# Suddenly Eating Our Leather Couch



## kuniklos (Jun 3, 2011)

My fiancee and I have had General Bismark since February. We had him fixed and he's loaded up with toys and treats. He's a free roam bunny and has plenty of space. He gets oodles of times with us ( at least 6-8 hours). He is wonderful with his litter tray, never sprayed and is really a great bunny. He took to the carpet for a brief period, but and evening in his cage changed his mind about it. But this time, time out isn't cutting it.

But for some reason he's taken a liking to popping holes on the side of our leather couch. He's never done this before, and I had to admit that I'm pretty miffed about him putting holes in our couch that was pretty expensive. He's never been a nibbler of furniture so it's really strange.

We can't really block off the area unless we buy a cover for the entire couch (which is sort of out of our price range at the moment). I have read that rubbing soap on it could help. Could you fine rabbit lovers give me other options to deter this sudden change of taste in him?


----------



## Watermelons (Jun 3, 2011)

Products designed to keep ketts from scratching your couch should do the same thing. He is chewing at the couch? or Using his nails to poke the holes in it? Either way you can try the doubble sided stickey tape, or if its the chewing, you can try spraying bitter spray on a cloth and wiping it on a small unseen section of the couch, if it doesnt affect it, wipe some where hes causing the problems on the couch (however if hes like my guys, when i sprayed my wooden clothes pegs... they still ate the clothes pegs)

Queen sized fitted sheets turned sideways make great covers for 3 seater couches, but that will only protect the area you sit on.

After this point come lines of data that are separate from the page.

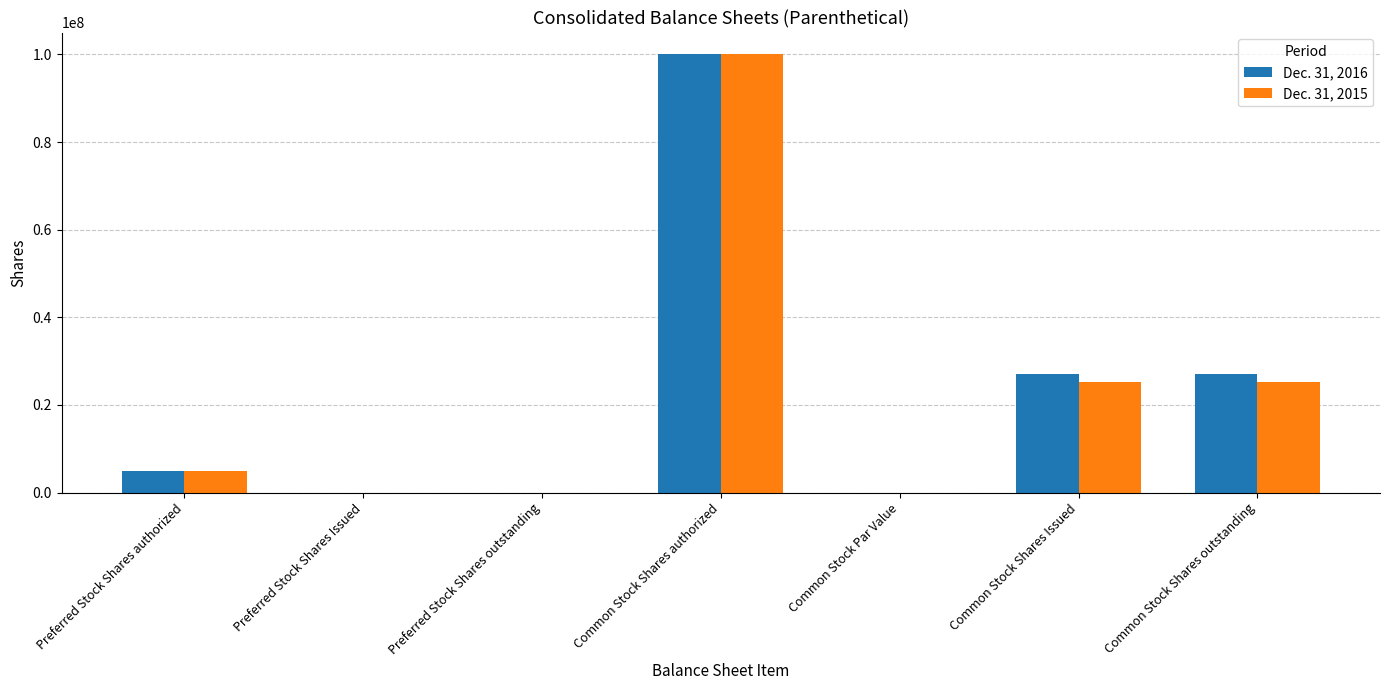

Reading right to left, what are all the values shown in this chart?

Dec. 31, 2016: 26974775	26974775	0	100000000	0	0	5000000
Dec. 31, 2015: 25243205	25243205	0	100000000	0	0	5000000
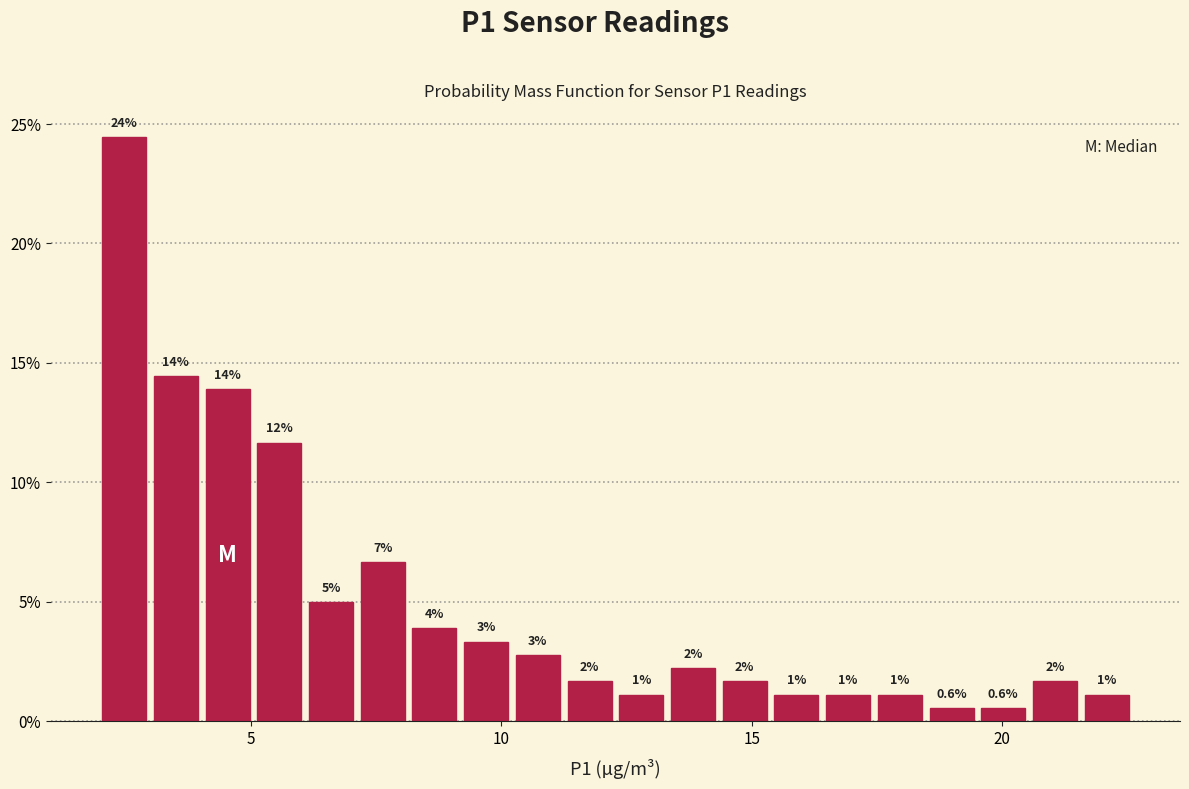

Around what value on the x-axis is the tallest bar? Give the approximate position of its centre, as read against the axis.

2.5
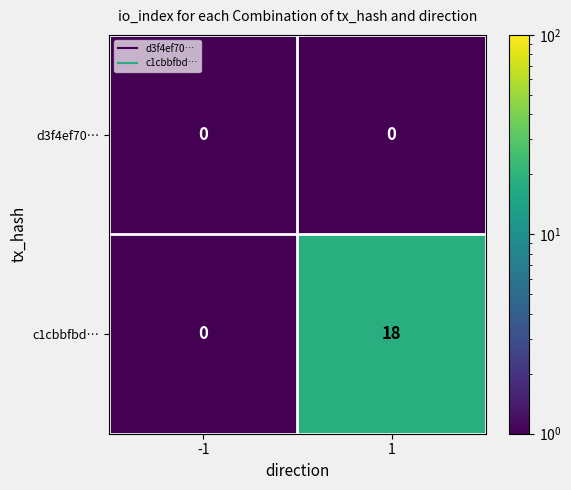

At 1, list the series in order from smallest to largest.

d3f4ef70…, c1cbbfbd…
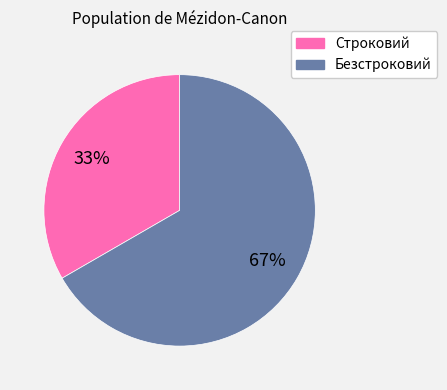

To the nearest percent, what is the average slice percentage?

50%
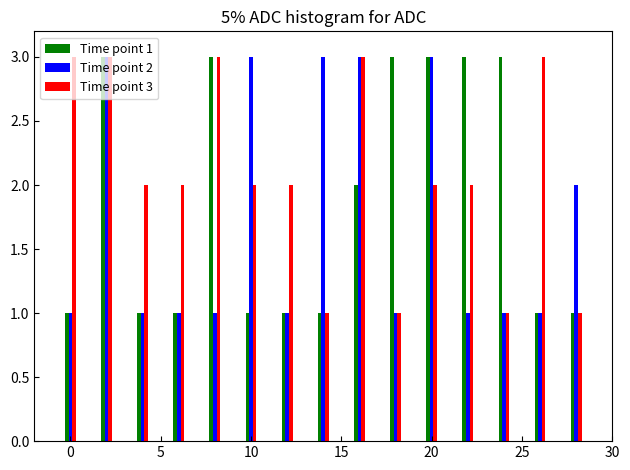

What are all the series names shown in the legend?

Time point 1, Time point 2, Time point 3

Thats all I can think of at the moment.


----------



## Nancy McClelland (Jun 3, 2011)

We encased the Chairs and Couches with custom fit (cut and taped together by me) cardboard. We could still use them but they had to go thru cardboard to get to the back, side, and lower fronts.


----------



## gmas rabbit (Jun 3, 2011)

you could try putting some sort of chewy stick down by the couch ( willow, apple, cherry ) maybe this will discourage him from chewing. Can also use those treat sticks. Other than that lock him out of that room when you are gone, that way you can supervise him for awhile and see what he does. Benjamin chewed a hole in my chair in my bedroom about a month ago, hadn't chewed for months, think he was just pissed off and bored about being left alone. Also try putting some stuffies down beside the couch, maybe that will entertain him.


----------



## kuniklos (Jun 3, 2011)

I wish it was a matter of needing chew sticks. He has natural ones from our cherry tree, and a half dozen different kinds of wood bunny toys as well. He honestly never touches them, other than one with a bell he likes to ring. He's more of a hay ball sort of dude.

As for what he's exactly doing, he's nibbling on the frames until he can get a small grab of leather, and pops holes on a line down the side of it.

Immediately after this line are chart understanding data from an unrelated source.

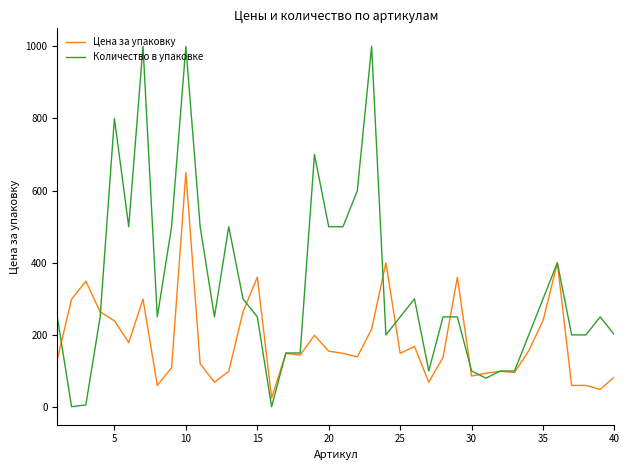

How many series are shown in this chart?

2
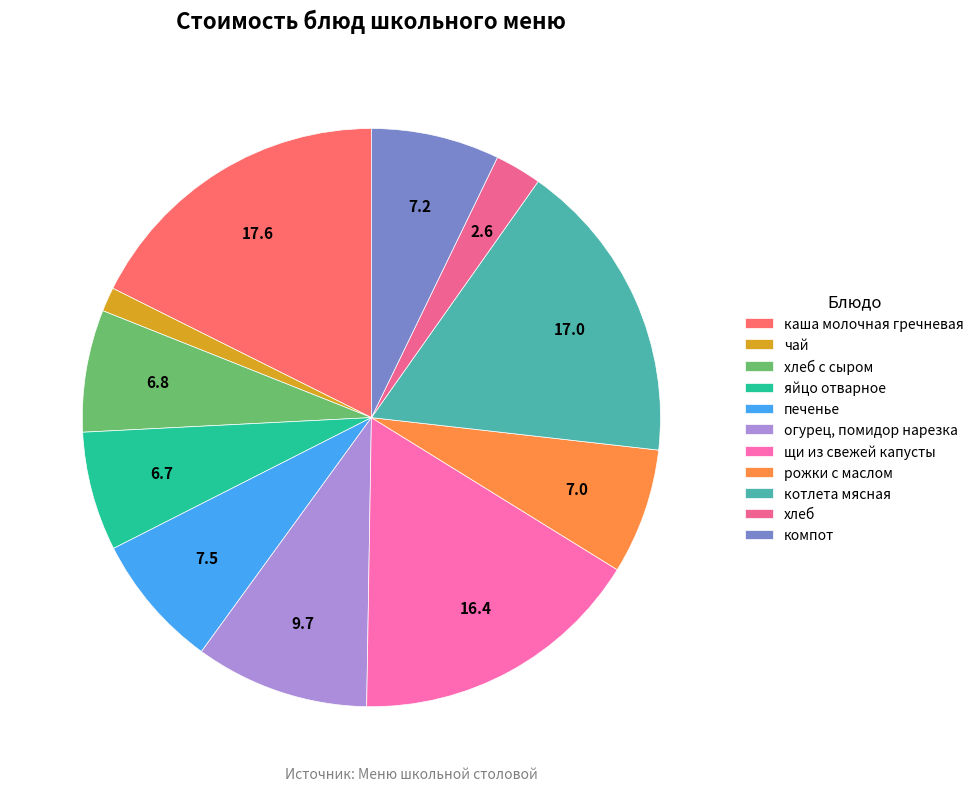

How many slices are in this pie chart?

11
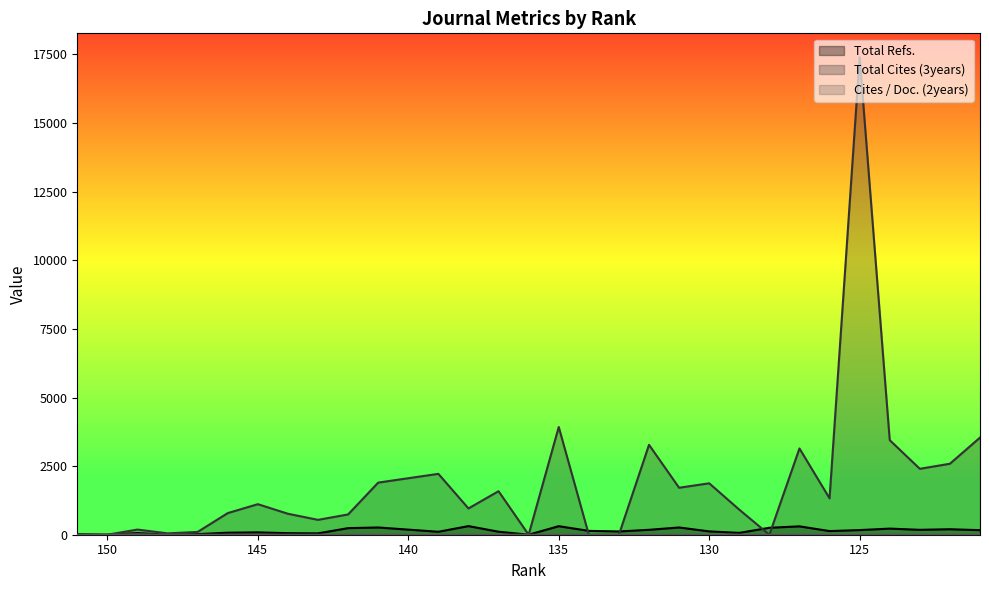

Reading left to right, transcribe all the data shown in this chart.

Total Refs.: 151=20.0	150=1.0	149=60.0	148=1.0	147=22.0	146=74.0	145=86.0	144=56.0	143=50.0	142=240.0	141=264.0	139=108.0	138=314.0	137=110.0	136=1.0	135=311.0	134=140.0	133=119.0	132=179.0	131=264.0	130=122.0	129=67.0	128=253.0	127=305.0	126=133.0	125=169.0	124=223.0	123=179.0	122=200.0	121=166.0
Total Cites (3years): 151=0.0	150=0.0	149=188.0	148=49.0	147=102.0	146=788.0	145=1113.0	144=764.0	143=542.0	142=739.0	141=1899.0	139=2218.0	138=958.0	137=1586.0	136=0.0	135=3926.0	134=0.0	133=0.0	132=3276.0	131=1712.0	130=1874.0	129=914.0	128=0.0	127=3144.0	126=1326.0	125=17401.0	124=3446.0	123=2402.0	122=2587.0	121=3540.0
Cites / Doc. (2years): 151=0.0	150=0.0	149=19.0	148=0.0	147=0.0	146=0.4	145=0.2	144=0.6	143=0.4	142=0.5	141=0.5	139=0.6	138=0.3	137=0.7	136=0.0	135=0.7	134=0.4	133=1.1	132=0.7	131=0.5	130=0.6	129=0.9	128=0.4	127=0.8	126=0.8	125=0.9	124=1.4	123=1.2	122=1.0	121=1.4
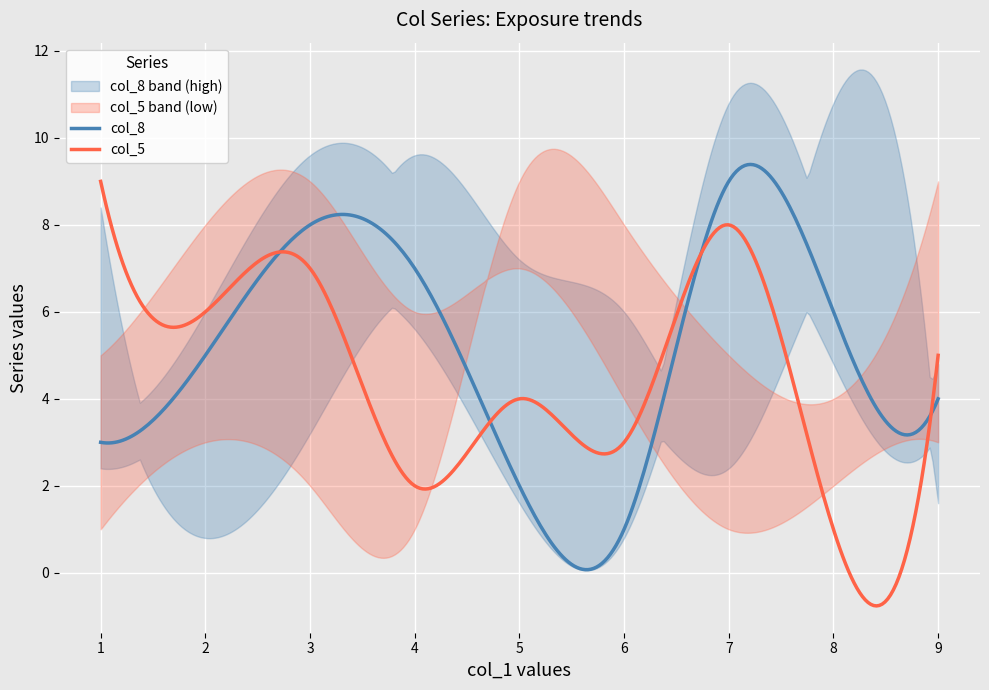

Is this an area chart (filled region under the line)?

No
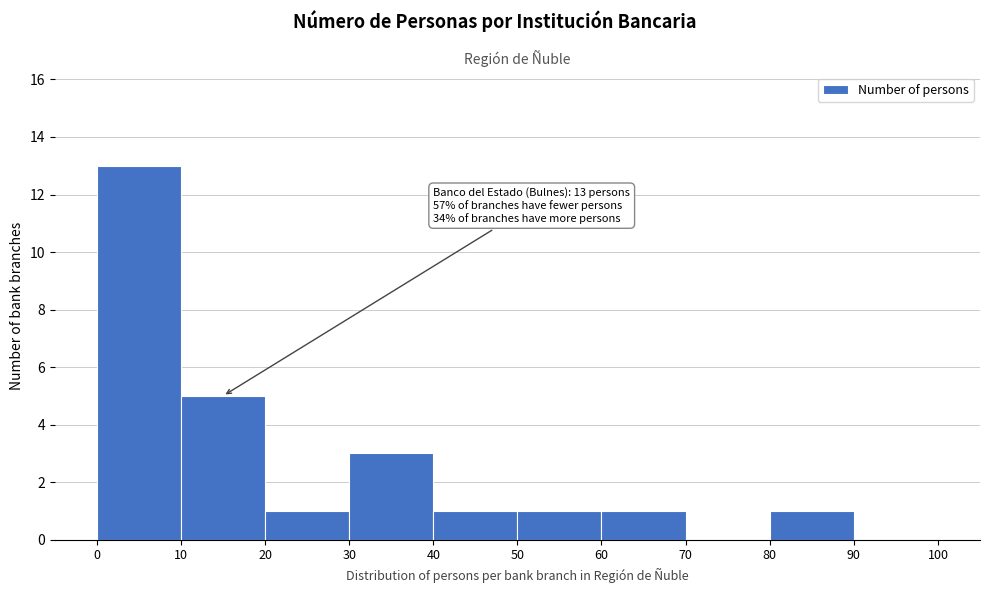

Which range on the x-axis has the tallest bar?

0 to 10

I will consider a bitter. I wasn't sure they were rabbit safe, but will look into them! I rubbed some dishwash soap lightly on the side to see if it works. I think it might have. He just went around the couch, I walked over, and he came right back. Or maybe he ran away because he got caught, and not because of soap tongue.


----------



## elroyandjoann (Jun 4, 2011)

Elroy destroyed our leather couch. Luckily we bought it used. He liked to dig to get under it and rip off the leather at the same time. The only thing we found to even kind of work is getting the grids (like to build condos with) and standing them up around the couch. Our new couch is not leather lol.


----------



## kuniklos (Jun 4, 2011)

*elroyandjoann wrote: *


> Elroy destroyed our leather couch. Luckily we bought it used. He liked to dig to get under it and rip off the leather at the same time. The only thing we found to even kind of work is getting the grids (like to build condos with) and standing them up around the couch. Our new couch is not leather lol.


Yeah, we're really bummed. This was the only room we denyed him access, and he just got access over the last three weeks. Sadly the couch was new and a joint present from my family. I just wished he took a liking to my leather shoes instead! XD


----------